La campaña también alcanza a 1.945 unidades de la Ford Transit debido a un funcionamiento incorrecto del sistema inalámbrico de aviso del cinturón de seguridad. El problema podría impedir que el sistema alerte correctamente a los ocupantes cuando alguno de los cinturones no está abrochado. Ford identificó el defecto durante sus revisiones internas y ha puesto en marcha las medidas necesarias para solucionar las unidades afectadas.
Toyota afronta una retirada de aproximadamente 10.000 unidades del C-HR eléctrico de 2026 debido a un problema de software relacionado con el sistema de frenada regenerativa. El fallo podría provocar que el sistema de propulsión se desconecte, lo que representa un problema de seguridad durante la conducción. Los vehículos afectados deberán pasar por los concesionarios para recibir la reparación correspondiente y solucionar el funcionamiento incorrecto del sistema.

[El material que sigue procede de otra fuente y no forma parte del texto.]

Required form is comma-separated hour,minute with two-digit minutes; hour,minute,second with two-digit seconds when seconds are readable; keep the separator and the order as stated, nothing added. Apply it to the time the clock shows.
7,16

Ford tiene previsto comenzar a notificar a los propietarios de los vehículos afectados a finales de septiembre. Las comunicaciones deberán informar sobre los defectos detectados y las medidas necesarias para corregirlos. Los propietarios también pueden comprobar el estado de una retirada introduciendo el número VIN de su vehículo en la herramienta de consultas de la NHTSA, una de las formas más directas de saber si una unidad concreta está afectada por una campaña de seguridad.